Extracted data entries
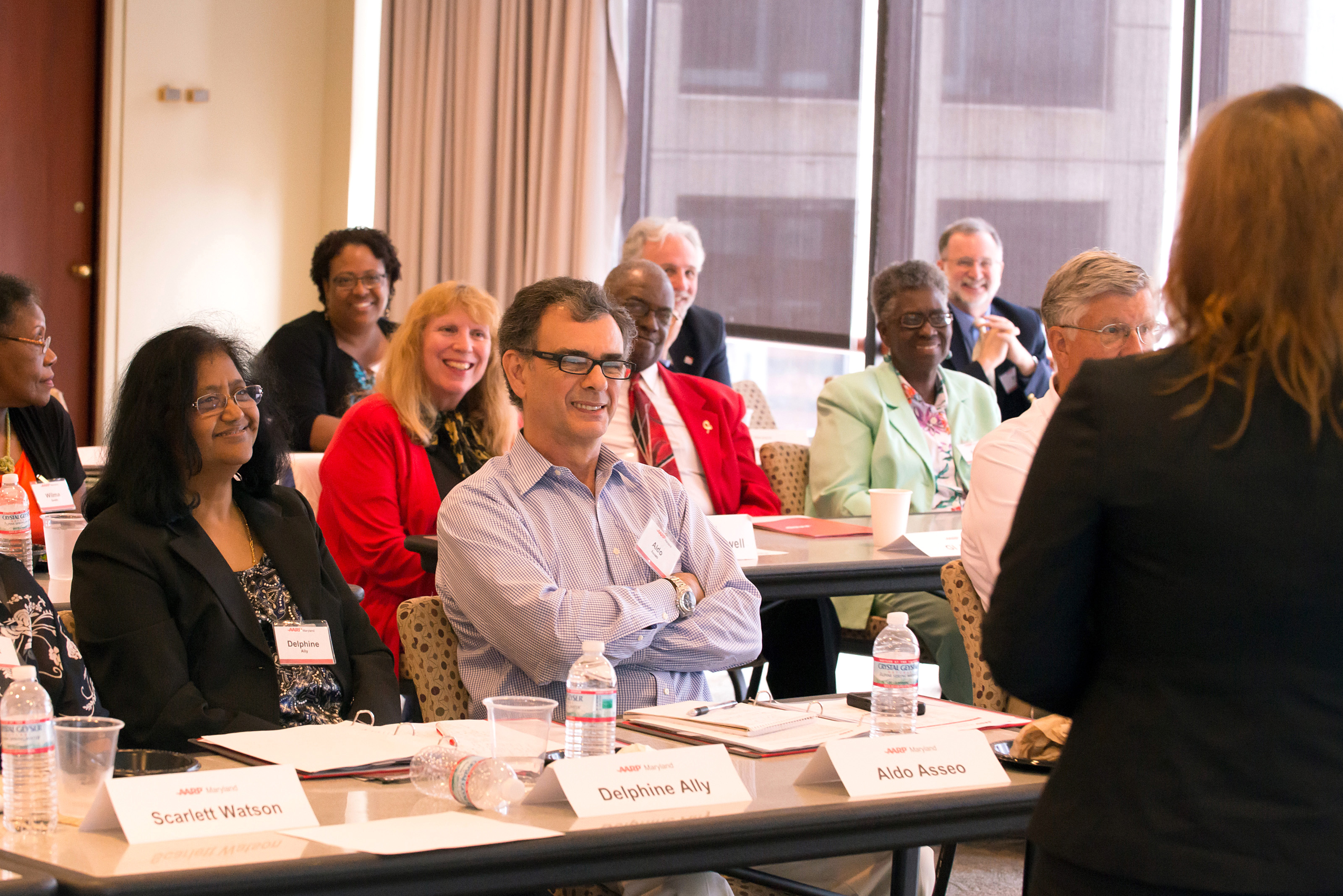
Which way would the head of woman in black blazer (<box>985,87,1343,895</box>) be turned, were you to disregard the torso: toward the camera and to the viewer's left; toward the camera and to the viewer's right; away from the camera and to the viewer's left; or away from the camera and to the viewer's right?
away from the camera and to the viewer's left

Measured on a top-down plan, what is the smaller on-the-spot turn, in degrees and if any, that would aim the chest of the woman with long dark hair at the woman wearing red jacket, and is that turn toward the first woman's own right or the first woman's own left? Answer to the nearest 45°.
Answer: approximately 135° to the first woman's own left

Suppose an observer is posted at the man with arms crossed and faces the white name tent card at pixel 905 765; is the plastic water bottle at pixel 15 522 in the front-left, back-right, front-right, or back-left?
back-right

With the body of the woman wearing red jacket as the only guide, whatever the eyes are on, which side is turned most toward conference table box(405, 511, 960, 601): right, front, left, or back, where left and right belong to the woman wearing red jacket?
front

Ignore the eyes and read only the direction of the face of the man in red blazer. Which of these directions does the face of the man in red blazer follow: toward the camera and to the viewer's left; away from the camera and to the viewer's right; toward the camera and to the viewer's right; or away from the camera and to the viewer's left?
toward the camera and to the viewer's right

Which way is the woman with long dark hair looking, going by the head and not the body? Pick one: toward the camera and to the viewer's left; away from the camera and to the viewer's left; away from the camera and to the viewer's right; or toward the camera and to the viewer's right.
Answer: toward the camera and to the viewer's right

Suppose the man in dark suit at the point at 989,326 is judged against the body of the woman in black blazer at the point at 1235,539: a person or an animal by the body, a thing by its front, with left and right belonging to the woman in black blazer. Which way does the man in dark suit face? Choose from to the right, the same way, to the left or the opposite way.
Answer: the opposite way

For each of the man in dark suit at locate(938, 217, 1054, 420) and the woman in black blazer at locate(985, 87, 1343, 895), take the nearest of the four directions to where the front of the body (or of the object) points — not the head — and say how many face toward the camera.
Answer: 1

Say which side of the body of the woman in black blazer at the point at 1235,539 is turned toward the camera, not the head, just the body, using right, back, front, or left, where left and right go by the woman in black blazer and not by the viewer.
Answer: back
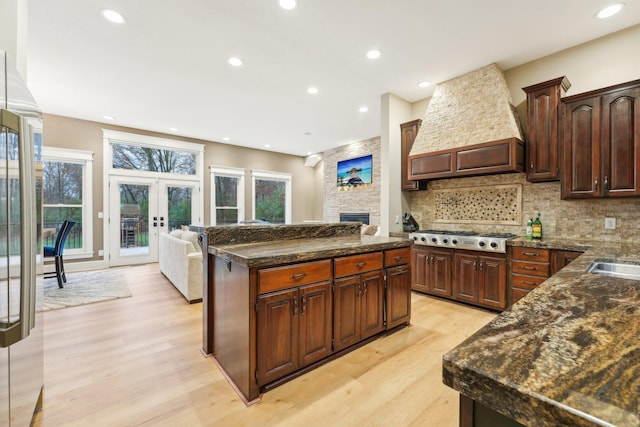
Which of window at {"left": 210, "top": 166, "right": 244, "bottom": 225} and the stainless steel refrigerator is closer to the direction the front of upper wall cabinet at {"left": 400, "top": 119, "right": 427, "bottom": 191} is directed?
the stainless steel refrigerator

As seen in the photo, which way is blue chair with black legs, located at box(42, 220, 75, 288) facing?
to the viewer's left

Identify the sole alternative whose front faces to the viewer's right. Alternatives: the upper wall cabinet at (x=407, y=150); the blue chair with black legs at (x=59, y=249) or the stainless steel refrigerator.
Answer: the stainless steel refrigerator

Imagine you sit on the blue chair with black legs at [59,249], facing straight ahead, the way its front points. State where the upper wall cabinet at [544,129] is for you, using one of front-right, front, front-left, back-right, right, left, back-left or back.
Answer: back-left

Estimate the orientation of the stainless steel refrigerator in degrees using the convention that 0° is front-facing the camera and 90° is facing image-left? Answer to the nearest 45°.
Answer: approximately 270°

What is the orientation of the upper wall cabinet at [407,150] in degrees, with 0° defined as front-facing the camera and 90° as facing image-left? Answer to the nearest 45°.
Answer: approximately 45°

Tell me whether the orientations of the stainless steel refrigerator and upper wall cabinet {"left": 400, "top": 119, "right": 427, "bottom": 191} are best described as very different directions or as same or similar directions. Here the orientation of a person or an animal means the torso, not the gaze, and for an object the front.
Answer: very different directions

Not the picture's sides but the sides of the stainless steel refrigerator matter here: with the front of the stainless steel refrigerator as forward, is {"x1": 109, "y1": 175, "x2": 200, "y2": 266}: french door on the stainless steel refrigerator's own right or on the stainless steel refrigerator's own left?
on the stainless steel refrigerator's own left

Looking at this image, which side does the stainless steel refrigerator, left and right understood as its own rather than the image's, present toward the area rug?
left

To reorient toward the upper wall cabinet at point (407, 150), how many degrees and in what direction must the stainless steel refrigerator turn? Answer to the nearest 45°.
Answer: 0° — it already faces it

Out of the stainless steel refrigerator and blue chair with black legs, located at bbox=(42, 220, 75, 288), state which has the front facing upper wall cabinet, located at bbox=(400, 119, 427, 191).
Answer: the stainless steel refrigerator

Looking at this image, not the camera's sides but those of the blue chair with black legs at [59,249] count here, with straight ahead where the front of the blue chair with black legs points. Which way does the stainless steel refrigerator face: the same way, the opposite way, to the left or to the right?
the opposite way
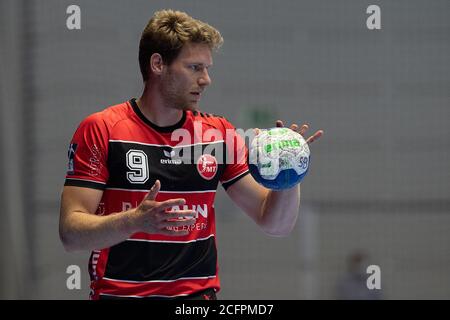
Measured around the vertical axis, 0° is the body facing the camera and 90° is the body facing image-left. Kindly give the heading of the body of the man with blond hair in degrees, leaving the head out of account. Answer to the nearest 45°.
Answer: approximately 315°
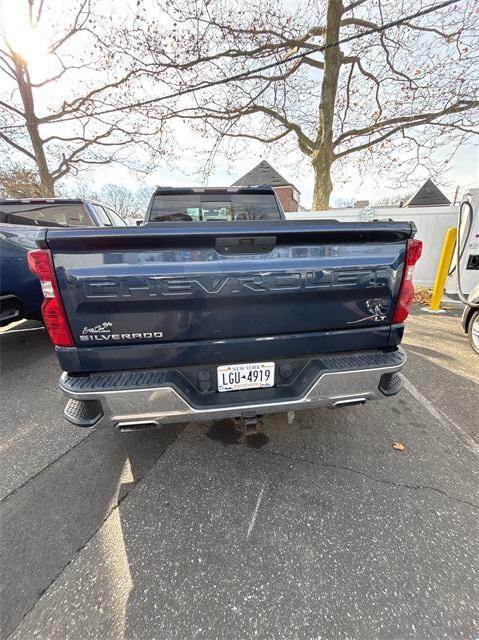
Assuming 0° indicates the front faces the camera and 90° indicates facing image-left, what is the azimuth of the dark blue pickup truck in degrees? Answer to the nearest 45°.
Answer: approximately 180°

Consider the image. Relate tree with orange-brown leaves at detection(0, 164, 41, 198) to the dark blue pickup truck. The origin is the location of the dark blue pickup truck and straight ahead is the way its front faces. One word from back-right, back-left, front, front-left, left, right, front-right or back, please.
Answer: front-left

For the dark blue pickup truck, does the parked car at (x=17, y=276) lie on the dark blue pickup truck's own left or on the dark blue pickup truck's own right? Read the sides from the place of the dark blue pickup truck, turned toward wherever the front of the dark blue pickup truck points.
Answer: on the dark blue pickup truck's own left

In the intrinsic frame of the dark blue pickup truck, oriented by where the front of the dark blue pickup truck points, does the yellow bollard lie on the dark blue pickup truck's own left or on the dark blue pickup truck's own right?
on the dark blue pickup truck's own right

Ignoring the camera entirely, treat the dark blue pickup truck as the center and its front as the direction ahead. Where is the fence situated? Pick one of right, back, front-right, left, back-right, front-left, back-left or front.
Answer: front-right
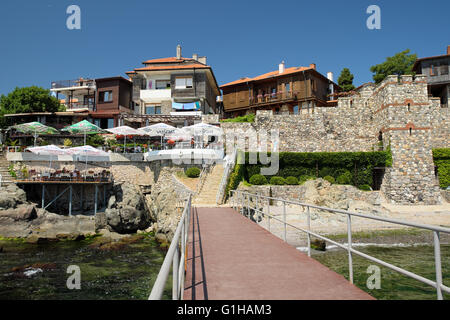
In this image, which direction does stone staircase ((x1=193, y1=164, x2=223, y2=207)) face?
toward the camera

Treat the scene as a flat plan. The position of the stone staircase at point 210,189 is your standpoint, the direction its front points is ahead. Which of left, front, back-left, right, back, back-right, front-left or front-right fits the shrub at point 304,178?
back-left

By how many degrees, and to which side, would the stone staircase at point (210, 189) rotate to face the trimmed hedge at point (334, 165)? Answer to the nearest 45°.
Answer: approximately 135° to its left

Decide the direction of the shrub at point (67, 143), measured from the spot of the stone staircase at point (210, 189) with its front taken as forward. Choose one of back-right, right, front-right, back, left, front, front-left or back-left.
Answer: back-right

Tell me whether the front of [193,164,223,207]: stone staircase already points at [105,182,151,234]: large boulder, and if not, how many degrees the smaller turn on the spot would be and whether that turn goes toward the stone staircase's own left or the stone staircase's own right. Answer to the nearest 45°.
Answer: approximately 45° to the stone staircase's own right

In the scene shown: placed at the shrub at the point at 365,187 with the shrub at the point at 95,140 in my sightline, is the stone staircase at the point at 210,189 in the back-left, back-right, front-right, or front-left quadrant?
front-left

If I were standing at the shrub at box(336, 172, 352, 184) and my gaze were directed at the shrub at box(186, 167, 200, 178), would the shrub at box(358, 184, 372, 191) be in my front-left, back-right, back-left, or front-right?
back-left

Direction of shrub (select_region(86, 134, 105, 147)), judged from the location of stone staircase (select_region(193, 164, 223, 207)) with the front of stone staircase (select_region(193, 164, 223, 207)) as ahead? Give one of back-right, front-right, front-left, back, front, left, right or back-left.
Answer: back-right

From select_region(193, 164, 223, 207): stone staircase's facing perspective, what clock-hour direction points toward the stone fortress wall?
The stone fortress wall is roughly at 8 o'clock from the stone staircase.
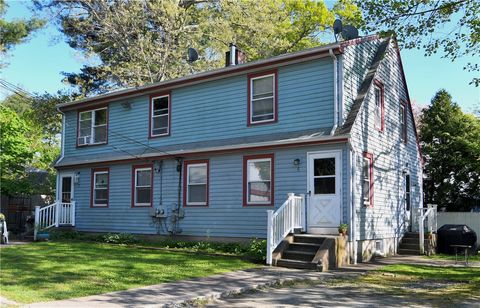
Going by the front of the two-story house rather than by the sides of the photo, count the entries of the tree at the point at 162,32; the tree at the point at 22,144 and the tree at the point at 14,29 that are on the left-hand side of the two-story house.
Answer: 0

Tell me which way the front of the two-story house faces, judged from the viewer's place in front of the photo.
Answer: facing the viewer and to the left of the viewer

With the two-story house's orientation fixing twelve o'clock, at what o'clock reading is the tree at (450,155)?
The tree is roughly at 6 o'clock from the two-story house.

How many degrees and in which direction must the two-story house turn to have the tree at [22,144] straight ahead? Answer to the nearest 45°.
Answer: approximately 90° to its right

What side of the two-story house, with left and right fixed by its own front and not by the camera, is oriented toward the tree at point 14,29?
right

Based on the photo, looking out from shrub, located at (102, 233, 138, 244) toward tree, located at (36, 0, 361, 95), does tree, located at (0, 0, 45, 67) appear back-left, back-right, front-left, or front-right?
front-left
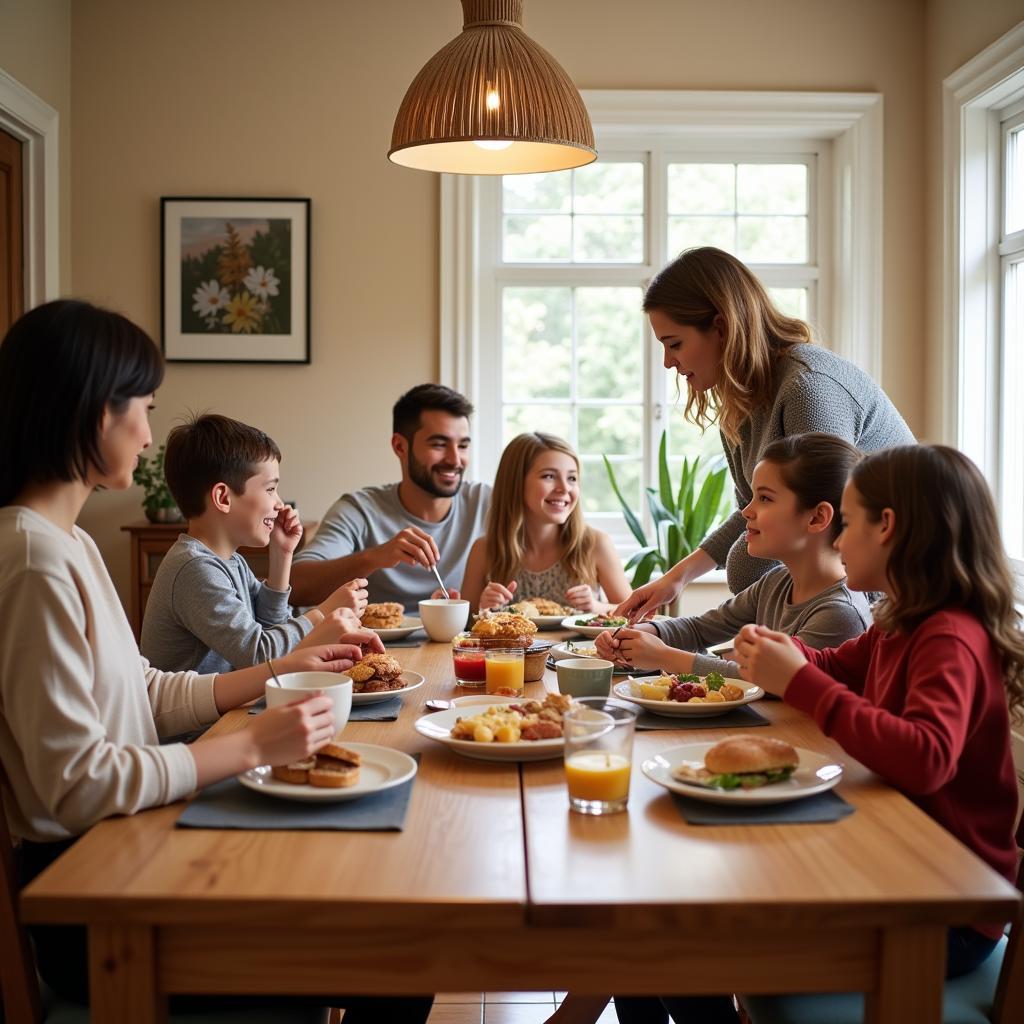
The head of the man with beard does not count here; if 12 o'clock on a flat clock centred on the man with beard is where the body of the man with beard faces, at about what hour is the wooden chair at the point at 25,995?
The wooden chair is roughly at 2 o'clock from the man with beard.

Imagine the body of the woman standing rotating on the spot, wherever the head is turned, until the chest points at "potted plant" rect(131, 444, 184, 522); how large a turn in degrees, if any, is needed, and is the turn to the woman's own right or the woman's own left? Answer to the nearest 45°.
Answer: approximately 45° to the woman's own right

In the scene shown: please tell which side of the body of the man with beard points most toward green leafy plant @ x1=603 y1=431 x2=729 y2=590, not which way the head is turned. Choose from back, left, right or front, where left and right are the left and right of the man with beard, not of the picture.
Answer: left

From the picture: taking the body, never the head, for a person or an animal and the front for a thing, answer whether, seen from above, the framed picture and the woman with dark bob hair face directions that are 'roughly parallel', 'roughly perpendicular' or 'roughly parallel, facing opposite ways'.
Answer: roughly perpendicular

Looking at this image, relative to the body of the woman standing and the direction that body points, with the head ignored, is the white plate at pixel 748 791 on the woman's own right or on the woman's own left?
on the woman's own left

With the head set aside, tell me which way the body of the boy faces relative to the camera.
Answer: to the viewer's right

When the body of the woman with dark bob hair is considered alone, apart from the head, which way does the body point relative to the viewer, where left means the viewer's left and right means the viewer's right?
facing to the right of the viewer
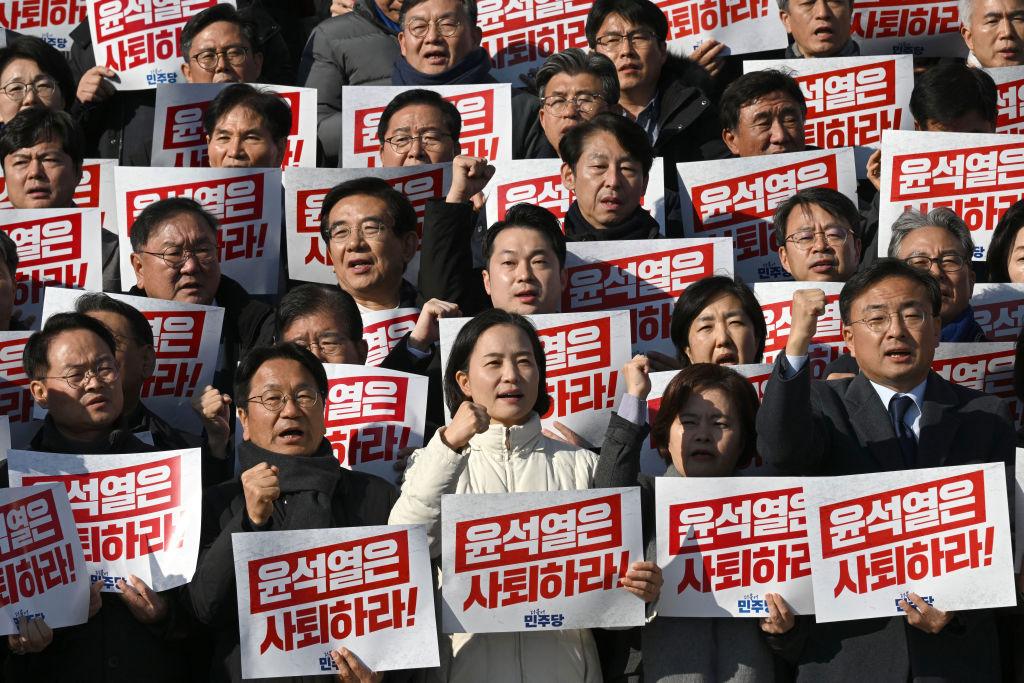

About this task: Pick out every row above that contains the word "wherever" and copy each one in full.

Response:
For the dark blue pickup truck, does the parked car at (x=17, y=276) lie on the dark blue pickup truck's own left or on the dark blue pickup truck's own right? Read the sides from the place of the dark blue pickup truck, turned toward wherever the front of the dark blue pickup truck points.
Imagine the body of the woman standing rotating on the spot, wherever the head is turned, until the chest points at "potted plant" rect(131, 444, 184, 522); how large a turn in degrees, if any, is needed, and is the turn to the woman's own right or the woman's own left? Answer to the nearest 45°.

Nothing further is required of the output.